QUESTÕES DE ESTUDO:
A. Reproduza o trecho da entrevista a partir de "Os movimentos sociais já" até "ou grupos específicos.", incluindo essas palavras.
B. Responda com base na entrevista:
(i) A que ponto da estrutura da ONU Dallari mantém sua crítica?
(ii) Que jurista efetivou uma concepção do Estado que associava fatores políticos a limitações de natureza jurídica?
(iii) De que disciplina, e em que faculdade, Dallari foi o primeiro professor titular?
C. Explique, em uma a três frases, por que, segundo a entrevista, quem atua na área jurídica precisa conhecer o Estado, seus poderes, competências e limitações.

Ana Beatriz Prudente – Na sua obra Elementos de Teoria Geral do Estado" (pág. 275 da 28° edição) o senhor reconhece os serviços prestados pela ONU como excelentes, mas anota serem necessárias mudanças na estrutura da organização. Quais seriam essas mudanças propostas pelo senhor?
Dalmo de Abreu Dallari – Mantenho integralmente a opinião positiva sobre a criação da ONU, pois em muitas circunstâncias sua interferência foi e tem sido muito positiva para a busca de solução pacífica dos conflitos entre os Estados, assim como para assegurar o respeito aos direitos dos Estados, sobretudo dos menos poderosos, e aos direitos fundamentais da pessoa humana. Mantenho a crítica ao poder de veto dado aos membros permanentes do Conselho de Segurança. Embora tenham ocorrido e ocorram algumas exceções, houve situações em que a interferência da ONU, condenando os abusos, teve efeito prático muito positivo. Isso poderia ocorrer em situações ainda pendentes, nas quais essa omissão em razão da situação privilegiada assegurada a alguns Estados, tem mantido violações de direitos moral e juridicamente injustificáveis.
Mas, em conclusão, continuo achando muito positiva a criação da ONU, assim como reconheço a importância de sua influência para a redução dos abusos dos Estados mais poderosos e também das discriminações sociais no interior dos Estados.
Ana Beatriz Prudente – O senhor foi o primeiro professor titular da disciplina de Teoria Geral do Estado da Faculdade de Direito da USP. Qual a importância dessa disciplina na ciência jurídica? E qual é a importância dela para a formação dos profissionais do Direito?
Dalmo de Abreu Dallari – A Teoria do Estado foi criada quando já estava superada a situação de poder superior, acima de qualquer limitação jurídica, das camadas superiores da sociedade. Afirma-se, então, a noção de poder jurídico associado ao poder político, ganhando então grande relevância a figura do Estado. Foi na sequência dessa inovação que se teve consciência da necessidade de disciplinar juridicamente o Estado, tornando claro e preciso o significado dessa expressão, para ter claras também a natureza política e jurídica desse centro de poder. Foi nessa circunstância histórica, na passagem do século dezenove para o século vinte, que o jurista alemão George Jellinek efetivou uma concepção dessa entidade que associava fatores políticos a limitações de natureza jurídica. Tendo em conta o papel muito relevante na vida das pessoas e das organizações sociais, torna-se de grande importância a fixação dos poderes e das limitações do Estado, sendo de fundamental importância sua disciplina jurídica. É necessário, então, conhecer o Estado, seus poderes, competências e limitações, para os que atuam na área jurídica.
Ana Beatriz Prudente – Hoje, os movimentos sociais aparecem com frequência na imprensa sempre pleiteando por direitos sociais. O senhor pode explicar aos nossos leitores qual é o papel dos movimentos sociais na construção das políticas públicas?
Dalmo de Abreu Dallari – Os chamados movimentos sociais são manifestações de pessoas de algum interesse comum, tendo objetivos diversos, como a apresentação de reivindicações, a expressão de críticas e objeções sobre temas e atos de interesse dos grupos ou de toda a sociedade, podendo também ser manifestações de apoio a atos e propostas de autoridades públicas ou mesmo de entidades ou dirigentes de segmentos privados, quando afetem ou possam afetar os interesses de grupos ou segmentos socais, ou então de toda a sociedade ou de um setor determinado.
Os movimentos sociais já tiveram muitas vezes e poderão ter muita influência sobre a orientação, as propostas e até mesmo as críticas expressadas ou sugeridas por entidades coletivas, públicas ou privadas, ou por seus dirigentes, que possam ter consequências sobre os direitos e interesses de toda a sociedade ou de setores ou grupos específicos.
*Este texto não reflete, necessariamente, a opinião da Revista Fórum.

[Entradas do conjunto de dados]
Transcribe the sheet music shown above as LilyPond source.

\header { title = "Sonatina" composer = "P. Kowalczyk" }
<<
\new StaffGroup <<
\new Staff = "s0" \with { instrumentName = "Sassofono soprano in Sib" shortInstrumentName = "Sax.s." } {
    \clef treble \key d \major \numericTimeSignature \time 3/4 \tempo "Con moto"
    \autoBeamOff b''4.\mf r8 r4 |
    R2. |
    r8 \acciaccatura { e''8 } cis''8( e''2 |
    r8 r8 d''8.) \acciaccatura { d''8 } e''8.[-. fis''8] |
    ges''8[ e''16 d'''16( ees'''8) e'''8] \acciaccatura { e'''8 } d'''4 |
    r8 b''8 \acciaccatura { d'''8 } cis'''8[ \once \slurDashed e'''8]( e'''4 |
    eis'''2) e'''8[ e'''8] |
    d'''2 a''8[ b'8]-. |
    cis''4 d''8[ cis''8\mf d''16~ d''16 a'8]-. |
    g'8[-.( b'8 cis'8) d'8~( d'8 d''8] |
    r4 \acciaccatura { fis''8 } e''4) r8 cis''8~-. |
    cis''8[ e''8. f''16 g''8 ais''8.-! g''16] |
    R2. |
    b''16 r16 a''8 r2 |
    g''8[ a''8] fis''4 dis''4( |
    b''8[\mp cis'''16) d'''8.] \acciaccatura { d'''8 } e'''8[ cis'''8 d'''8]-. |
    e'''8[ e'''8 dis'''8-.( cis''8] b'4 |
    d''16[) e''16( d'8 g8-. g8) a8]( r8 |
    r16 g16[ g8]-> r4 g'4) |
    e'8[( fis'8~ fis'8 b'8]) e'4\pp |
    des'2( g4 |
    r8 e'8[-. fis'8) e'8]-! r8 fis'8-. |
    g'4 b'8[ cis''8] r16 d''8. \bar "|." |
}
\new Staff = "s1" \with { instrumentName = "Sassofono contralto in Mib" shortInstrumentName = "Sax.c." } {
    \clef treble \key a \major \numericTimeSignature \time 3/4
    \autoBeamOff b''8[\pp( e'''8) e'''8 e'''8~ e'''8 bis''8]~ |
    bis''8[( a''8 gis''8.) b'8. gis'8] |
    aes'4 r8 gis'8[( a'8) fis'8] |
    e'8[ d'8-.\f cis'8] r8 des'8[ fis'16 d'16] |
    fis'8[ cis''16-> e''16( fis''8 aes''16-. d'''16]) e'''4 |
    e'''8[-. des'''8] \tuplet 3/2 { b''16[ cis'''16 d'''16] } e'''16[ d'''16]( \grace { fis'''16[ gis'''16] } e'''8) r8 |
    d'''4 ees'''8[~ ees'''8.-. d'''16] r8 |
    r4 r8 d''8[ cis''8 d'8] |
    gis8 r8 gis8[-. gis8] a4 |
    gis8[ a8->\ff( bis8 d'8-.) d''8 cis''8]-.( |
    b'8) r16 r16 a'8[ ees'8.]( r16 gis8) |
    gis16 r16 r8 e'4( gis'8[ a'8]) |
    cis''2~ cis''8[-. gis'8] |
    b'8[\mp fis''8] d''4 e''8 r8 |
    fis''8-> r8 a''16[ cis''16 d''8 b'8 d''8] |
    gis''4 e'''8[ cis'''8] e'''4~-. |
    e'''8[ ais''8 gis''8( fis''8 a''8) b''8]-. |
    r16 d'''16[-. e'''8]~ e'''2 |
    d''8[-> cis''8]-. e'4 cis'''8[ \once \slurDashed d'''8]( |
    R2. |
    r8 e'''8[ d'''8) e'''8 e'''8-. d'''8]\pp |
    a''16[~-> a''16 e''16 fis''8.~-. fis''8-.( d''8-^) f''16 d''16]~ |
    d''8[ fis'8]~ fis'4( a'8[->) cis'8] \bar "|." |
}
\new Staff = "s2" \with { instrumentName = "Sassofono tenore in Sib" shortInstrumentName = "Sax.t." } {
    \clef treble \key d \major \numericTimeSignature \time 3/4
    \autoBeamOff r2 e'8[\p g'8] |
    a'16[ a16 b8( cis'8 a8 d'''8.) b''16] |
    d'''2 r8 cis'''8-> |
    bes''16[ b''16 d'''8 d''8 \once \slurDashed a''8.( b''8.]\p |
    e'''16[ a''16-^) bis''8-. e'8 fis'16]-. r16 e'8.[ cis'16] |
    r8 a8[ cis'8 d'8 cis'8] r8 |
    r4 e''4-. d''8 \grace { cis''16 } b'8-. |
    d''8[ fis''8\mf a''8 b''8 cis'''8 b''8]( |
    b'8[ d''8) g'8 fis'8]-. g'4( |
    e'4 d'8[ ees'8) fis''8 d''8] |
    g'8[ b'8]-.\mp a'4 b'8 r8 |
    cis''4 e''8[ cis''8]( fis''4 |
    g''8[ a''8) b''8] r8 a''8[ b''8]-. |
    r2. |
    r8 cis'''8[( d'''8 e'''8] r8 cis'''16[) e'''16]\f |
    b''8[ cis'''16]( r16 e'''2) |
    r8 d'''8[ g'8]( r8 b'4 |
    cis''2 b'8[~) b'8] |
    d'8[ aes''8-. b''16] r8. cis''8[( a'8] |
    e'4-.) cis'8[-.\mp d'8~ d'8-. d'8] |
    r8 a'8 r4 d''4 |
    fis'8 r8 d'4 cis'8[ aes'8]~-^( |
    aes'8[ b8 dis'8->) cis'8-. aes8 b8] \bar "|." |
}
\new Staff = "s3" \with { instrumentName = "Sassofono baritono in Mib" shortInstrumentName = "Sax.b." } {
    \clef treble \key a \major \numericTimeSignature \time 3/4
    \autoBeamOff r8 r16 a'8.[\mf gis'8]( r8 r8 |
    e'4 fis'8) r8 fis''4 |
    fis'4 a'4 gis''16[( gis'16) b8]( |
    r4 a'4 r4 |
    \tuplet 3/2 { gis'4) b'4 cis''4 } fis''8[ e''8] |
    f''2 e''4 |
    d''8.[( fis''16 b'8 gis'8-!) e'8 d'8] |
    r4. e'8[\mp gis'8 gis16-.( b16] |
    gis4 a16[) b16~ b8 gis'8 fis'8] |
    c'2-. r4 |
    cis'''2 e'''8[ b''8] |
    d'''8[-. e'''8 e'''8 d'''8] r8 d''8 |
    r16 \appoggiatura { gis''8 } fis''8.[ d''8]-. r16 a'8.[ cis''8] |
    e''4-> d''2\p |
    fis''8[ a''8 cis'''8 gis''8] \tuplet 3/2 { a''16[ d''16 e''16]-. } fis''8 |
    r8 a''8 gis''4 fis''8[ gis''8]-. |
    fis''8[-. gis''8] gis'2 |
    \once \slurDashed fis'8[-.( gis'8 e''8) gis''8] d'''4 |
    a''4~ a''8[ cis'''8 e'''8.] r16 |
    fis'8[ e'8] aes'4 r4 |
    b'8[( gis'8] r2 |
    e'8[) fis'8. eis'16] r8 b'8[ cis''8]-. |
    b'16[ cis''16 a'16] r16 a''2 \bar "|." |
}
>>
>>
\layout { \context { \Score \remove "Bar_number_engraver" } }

GABARITO:
A.
Os movimentos sociais já tiveram muitas vezes e poderão ter muita influência sobre a orientação, as propostas e até mesmo as críticas expressadas ou sugeridas por entidades coletivas, públicas ou privadas, ou por seus dirigentes, que possam ter consequências sobre os direitos e interesses de toda a sociedade ou de setores ou grupos específicos.

B.
(i) Ao poder de veto dado aos membros permanentes do Conselho de Segurança.
(ii) O jurista alemão George Jellinek.
(iii) Da disciplina de Teoria Geral do Estado, na Faculdade de Direito da USP.

C. O Estado tem um papel muito relevante na vida das pessoas e das organizações sociais. Por isso, a fixação de seus poderes e limitações ganha grande importância, e sua disciplina jurídica se torna fundamental.